Reading passage:
○ ○ ○

Story by Benjamin Lozovsky
On a perfectly temperate August Friday evening, while most New Yorkers are outdoors at barbeques or gone on vacation, cherishing the last few glimpses of the summer sun, Lincoln Restler is indoors knocking on apartment doors.
As an untried candidate for New York State Democratic Committee person for the 50th assembly district, Restler, 26, has his work cut out for him. He is trying to uproot the Brooklyn Democratic system, competing against a family dynasty that hasn’t been challenged in nearly three decades. So every morning he greets commuters at train stations throughout the district, shaking hands and hoping to engage fuzzy-eyed straphangers about local politics before they’ve had their morning coffee. Restler reserves three hours every night for canvassing after full days at his real job, spending even more time campaigning on the weekends. “Door time is sacred,” he says.
Fridays are hard for electioneering in this particular area, largely due to Restler’s self-imposed directive of avoiding Orthodox Jewish households over the Sabbath. He feels mildly irritated after spending minutes speaking with an active campaign member he runs into on the street. When his 9:00 pm curfew arrives, Restler has covered two massive buildings within southside Williamsburg’s Independence public housing complex, but caught only a small number of residents at home and actually conversed in detail with even fewer. He seems unperturbed, and leaves eager to return.
Not many candidates vying for a non-governmental, part-time, volunteer position would throw as much vigor into a campaign. But for Restler and his associates, victory in the Democratic primary on September 14th is a crucial conduit to the far broader objective of toppling what many insiders see as a tainted party hierarchy in one of the most influential Democratic areas in the country.

○ ○ ○

Collected data:
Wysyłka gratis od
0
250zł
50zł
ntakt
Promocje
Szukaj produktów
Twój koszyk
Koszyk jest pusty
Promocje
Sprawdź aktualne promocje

○ ○ ○

Problem to work on: From the campaign story, write out word for word the passage between "Not many candidates" and "in the country.", inclusive.

Written response:
Not many candidates vying for a non-governmental, part-time, volunteer position would throw as much vigor into a campaign. But for Restler and his associates, victory in the Democratic primary on September 14th is a crucial conduit to the far broader objective of toppling what many insiders see as a tainted party hierarchy in one of the most influential Democratic areas in the country.